As filed with the Securities and Exchange Commission on April 30, 2025
No. 333-213803
UNITED STATES
SECURITIES AND EXCHANGE COMMISSION
Washington, D.C. 20549
Post-Effective Amendment No. 1 to Form S-4 Registration Statement No. 333-213803
REGISTRATION STATEMENT
UNDER THE SECURITIES ACT OF 1933
BERRY GLOBAL GROUP, INC.
(Exact name of registrant as specified in its charter)
Delaware | 3089 | 20-5234618 | ||
(State or other Jurisdiction of Incorporation or Organization) |
(Primary Standard Industrial Classification Code Number) |
(I.R.S. Employer Identification No.) |
101 Oakley Street, Evansville, Indiana
47710
(812) 424-2904
(Address, Including Zip Code, and Telephone Number, Including Area Code, of Registrant’s Principal Executive Offices)
Jason K. Greene
Berry Global Group, Inc.
101 Oakley Street
Evansville, Indiana 47710
(812) 424-2904
(Name, Address and Telephone number, including area code, of Agent for Service)
With a copy to:
Sophia Hudson, P.C.
Katherine Shaia
Kirkland & Ellis LLP
601 Lexington Avenue
New York, New York 10022
(212) 446-4800
If this Form is filed to register additional securities for an offering pursuant to Rule 462(b) under the Securities Act, check the following box and list the Securities Act registration statement number of the earlier effective registration statement for the same offering. ¨
If this Form is a post-effective amendment filed pursuant to Rule 462(d) under the Securities Act, check the following box and list the Securities Act registration statement number of the earlier effective registration statement for the same offering. ¨
Indicate by check mark whether the registrant is a large accelerated filer, an accelerated filer, a non-accelerated filer, a smaller reporting company or an emerging growth company. See definitions of “large accelerated filer,” “accelerated filer,” “small reporting company,” and “emerging growth company” in Rule 12b-2 of the Exchange Act.

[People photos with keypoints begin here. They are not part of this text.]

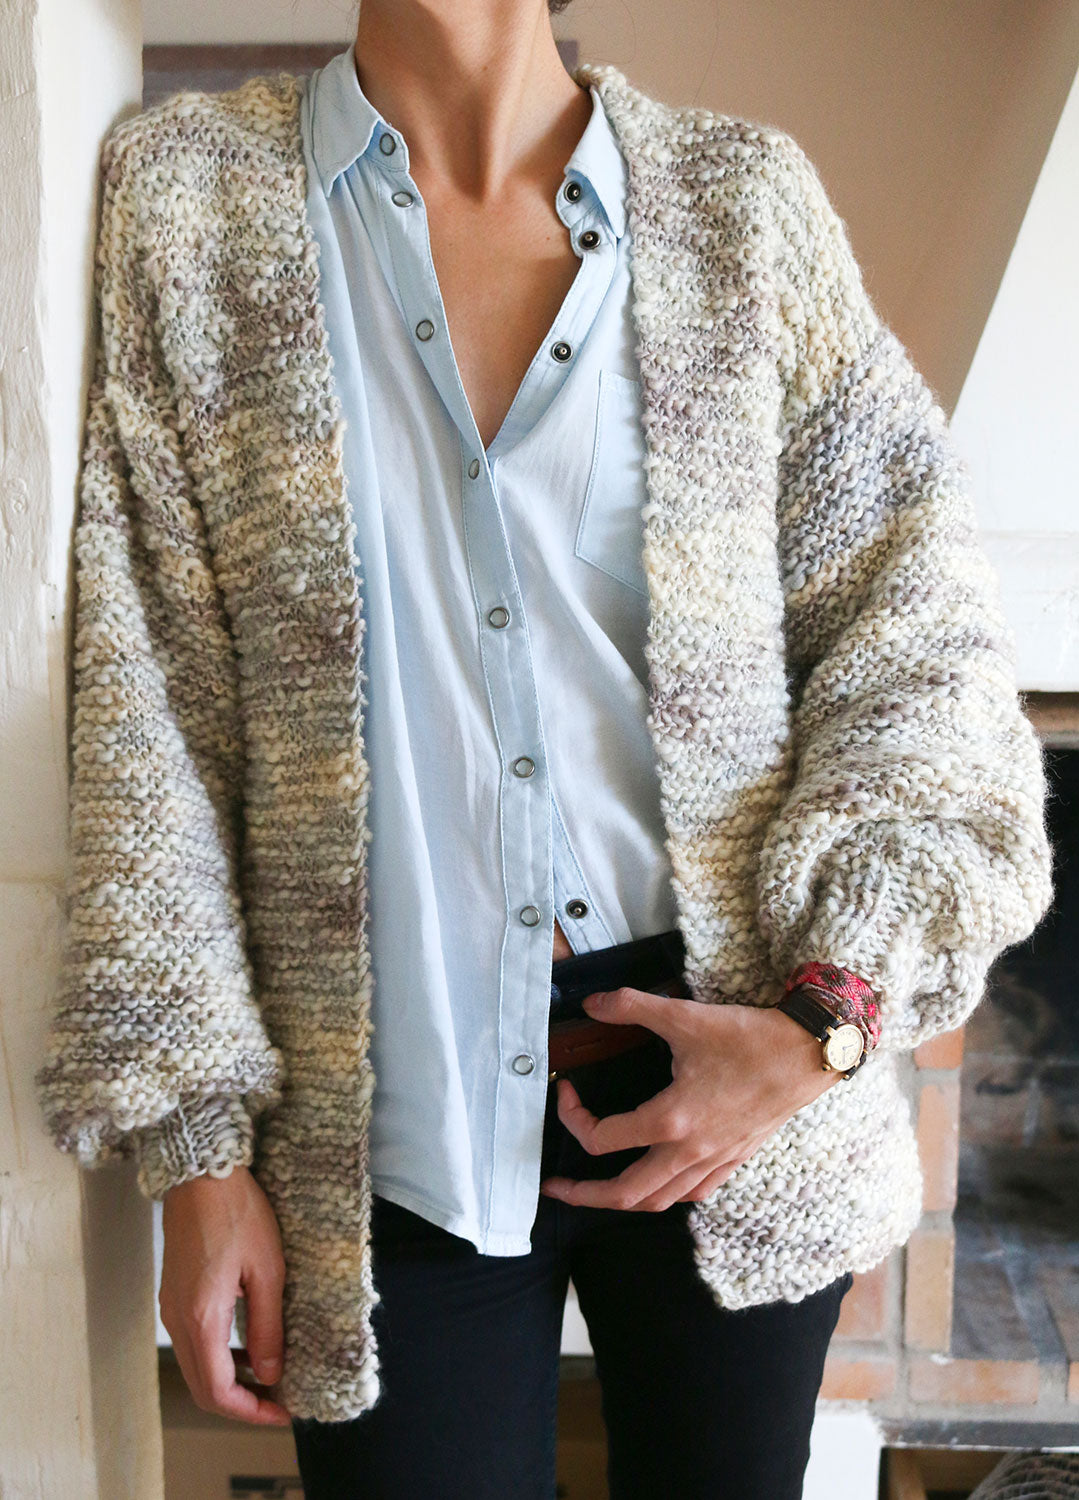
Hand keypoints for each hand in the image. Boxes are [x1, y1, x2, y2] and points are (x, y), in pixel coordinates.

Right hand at [159, 1164, 291, 1425]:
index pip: (218, 1391)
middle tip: (278, 1400)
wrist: (200, 1173)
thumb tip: (270, 1373)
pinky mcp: (174, 1294)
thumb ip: (268, 1325)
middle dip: (240, 1402)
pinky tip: (247, 1344)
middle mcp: (178, 1320)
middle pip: (202, 1386)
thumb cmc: (238, 1212)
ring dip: (229, 1379)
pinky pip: (194, 1341)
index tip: (283, 1411)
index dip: (250, 1411)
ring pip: (196, 1366)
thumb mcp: (267, 1269)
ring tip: (269, 1375)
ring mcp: (171, 1307)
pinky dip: (219, 1355)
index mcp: (201, 1318)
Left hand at [539, 989, 840, 1210]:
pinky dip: (664, 1194)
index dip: (573, 1118)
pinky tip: (656, 1178)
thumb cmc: (748, 1037)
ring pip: (658, 1201)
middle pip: (624, 1194)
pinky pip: (690, 1194)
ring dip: (621, 1199)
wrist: (806, 1055)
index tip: (568, 1091)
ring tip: (597, 1190)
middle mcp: (689, 1151)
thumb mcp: (683, 1015)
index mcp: (671, 1120)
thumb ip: (631, 1007)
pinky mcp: (732, 1159)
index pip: (602, 1139)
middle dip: (582, 1195)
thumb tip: (591, 1004)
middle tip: (555, 1187)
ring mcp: (713, 1161)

Large accelerated filer | x | Accelerated filer | ¨ | |
Non-accelerated filer | ¨ | Smaller reporting company | ¨ | |
Emerging growth company | ¨ |
If an emerging growth company, indicate by check mark if the registrant has elected not to use the extended transition period for complying with any new or revised financial accounting standards provided pursuant to Section 7(a)(2)(B) of the Securities Act. ¨
DEREGISTRATION OF SECURITIES
This Post-Effective Amendment (the “Post-Effective Amendment”) relates to Registration Statement No. 333-213803 (the “Registration Statement”) filed by Berry Global Group, Inc. (formerly known as Berry Plastics Group, Inc.) (“Berry”) with the Securities and Exchange Commission (the “SEC”) on September 26, 2016, registering 6,907,578 shares of common stock, par value $0.01 per share (the “Common Stock”), of Berry in connection with the acquisition of AEP Industries Inc., as amended by Amendment No. 1 to Registration Statement No. 333-213803, filed with the SEC on November 8, 2016, Amendment No. 2 to Registration Statement No. 333-213803, filed with the SEC on December 9, 2016, and Amendment No. 3 to Registration Statement No. 333-213803, filed with the SEC on December 15, 2016.
On April 30, 2025, pursuant to the Agreement and Plan of Merger, dated as of November 19, 2024 (the “Merger Agreement”), by and among Amcor plc (“Amcor”), Aurora Spirit, Inc., a wholly-owned subsidiary of Amcor (“Merger Sub”), and Berry, Merger Sub merged with and into Berry, with Berry surviving as a wholly-owned subsidiary of Amcor.
As a result of the transactions contemplated by the Merger Agreement, Berry has terminated all of the offerings and sales of Berry’s securities pursuant to the Registration Statement. In accordance with the undertakings made by Berry in the Registration Statement to remove from registration, by means of a post-effective amendment, any of the securities of Berry registered under the Registration Statement which remain unsold at the termination of the offering, Berry hereby removes from registration, by means of this Post-Effective Amendment, all of the securities of Berry registered under the Registration Statement that remain unsold as of the date of this Post-Effective Amendment, if any. The Registration Statement is hereby amended, as appropriate, to reflect the deregistration of such securities, and Berry hereby terminates the effectiveness of the Registration Statement.
SIGNATURES
Pursuant to the requirements of the Securities Act of 1933, as amended, Berry has duly caused this Post-Effective Amendment to the Registration Statement described above to be signed on its behalf by the undersigned, thereunto duly authorized, in the City of Evansville, State of Indiana, on the 30th day of April, 2025.
Berry Global Group, Inc. | |
/s/ Michael J. Rumley | |
By: Michael J. Rumley | |
Title: Treasurer |
No other person is required to sign this Post-Effective Amendment to the Registration Statement in reliance upon Rule 478 under the Securities Act of 1933, as amended.